## Instrução da tarefa A
Reproduza, sem nenhuma alteração, o trecho do texto sobre o desfile da Paraíso do Tuiuti que começa em "Você vai ler" e segue até "com tamanha audiência.".
## Instrução da tarefa B
Como fica em inglês esta frase do texto sobre o desfile da Paraíso do Tuiuti: "Nenhum protesto anti-Temer fez estrago igual, com tamanha audiência."?
## Instrução da tarefa C
Segundo o texto sobre o desfile da Paraíso do Tuiuti, quem interpretou o "presidente vampiro" no último carro?

## Texto do exercício
====
“Vai passar
Nessa avenida um samba popular
Cada paralelepípedo
Da velha cidade
Essa noite vai
Se arrepiar”
Chico Buarque, trecho de “Vai passar”
Nessa avenida um samba popular
Cada paralelepípedo
Da velha cidade
Essa noite vai
Se arrepiar”
Chico Buarque, trecho de “Vai passar”
Você vai ler nos jornais hoje que as belíssimas Império Serrano e
Vila Isabel foram o diferencial da Avenida, no primeiro dia de desfiles
do Grupo Especial do Rio. Mas quem saiu mesmo da curva – aliás,
despencou da curva -, como mostra a tremenda repercussão nas redes
sociais, foi a modesta Paraíso do Tuiuti, que passou pela avenida, na
madrugada deste dia 12, com a mais contundente crítica ao governo Temer
jamais vista em horário nobre, transmitida ao vivo pela TV Globo.
Ovacionada na Sapucaí, fez o desfile mais politizado e crítico em muitos
anos de Carnaval, remetendo aos tempos do carnavalesco Joãozinho
Trinta, que em 1989, era Collor, levou para a avenida o enredo “Ratos e
Urubus, Larguem a Minha Fantasia”. Nenhum protesto anti-Temer fez
estrago igual, com tamanha audiência.
Dessa vez, usando como enredo “Meu Deus, meu Deus, está extinta a
escravidão?”, a escola do carnavalesco Jack Vasconcelos trouxe críticas à
reforma trabalhista, bandeira número um do governo, com uma ala de
carteiras de trabalho sujas, vistas como as novas cartas de alforria,
retratando a forma mercantilista das relações de trabalho. A ala
“guerreiros da CLT” representava os trabalhadores que, com múltiplos
braços, estão tentando se proteger dos ataques à legislação trabalhista.
No último carro, para não deixar dúvidas, um “presidente vampiro”,
interpretado pelo professor de história Léo Morais. Chifres, faixa
presidencial purpurinada, gola alta feita de maços de dinheiro, e um
rosto nitidamente familiar. Temer, claro.
Repleto de críticas sociais, o desfile da escola de São Cristóvão
apresentou uma ala em que ironizava os “panelaços”, com passistas
vestidos com camisas das cores do Brasil, dentro de patos e manipulados
por uma mão gigante, como se fossem marionetes. Logo após a
apresentação, vista como histórica nas redes, a escola foi parar no
primeiro lugar dos trending topics do Twitter, com o assunto mais
comentado na rede social no Brasil; e segundo no mundo.
====
## Material extraído
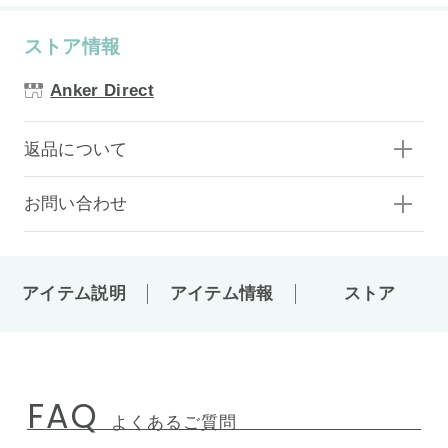
ストア情報
Anker Direct
返品について
お問い合わせ
アイテム説明
アイテム情報
ストア
FAQ
よくあるご質問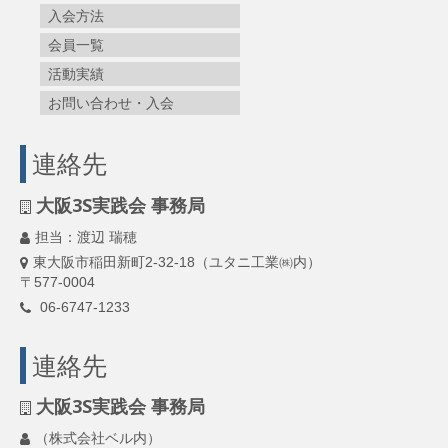
入会方法
会員一覧
活動実績
お問い合わせ・入会
連絡先
大阪3S実践会 事務局
担当：渡辺 瑞穂
東大阪市稲田新町2-32-18（ユタニ工業㈱内）
〒577-0004
06-6747-1233
連絡先
大阪3S実践会 事務局
（株式会社ベル内）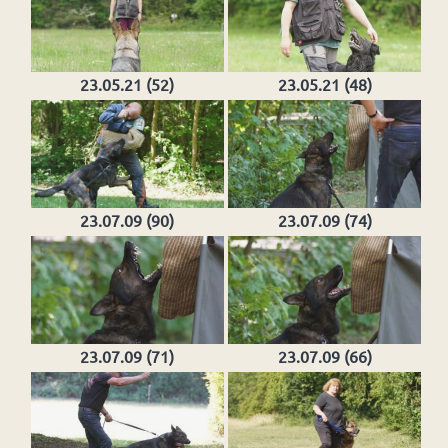
23.05.21 (52)
23.05.21 (48)
23.07.09 (90)
23.07.09 (74)
23.07.09 (71)
23.07.09 (66)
====
## Resposta redigida A
Você vai ler nos jornais hoje que as belíssimas Império Serrano e
Vila Isabel foram o diferencial da Avenida, no primeiro dia de desfiles
do Grupo Especial do Rio. Mas quem saiu mesmo da curva – aliás,
despencou da curva -, como mostra a tremenda repercussão nas redes
sociais, foi a modesta Paraíso do Tuiuti, que passou pela avenida, na
madrugada deste dia 12, com a mais contundente crítica ao governo Temer
jamais vista em horário nobre, transmitida ao vivo pela TV Globo.
Ovacionada na Sapucaí, fez o desfile mais politizado e crítico em muitos
anos de Carnaval, remetendo aos tempos do carnavalesco Joãozinho
Trinta, que em 1989, era Collor, levou para a avenida o enredo “Ratos e
Urubus, Larguem a Minha Fantasia”. Nenhum protesto anti-Temer fez
estrago igual, com tamanha audiência.

## Resposta redigida B
No anti-Temer protest did equal damage, with such a large audience.

## Resposta redigida C
O professor de história Léo Morais.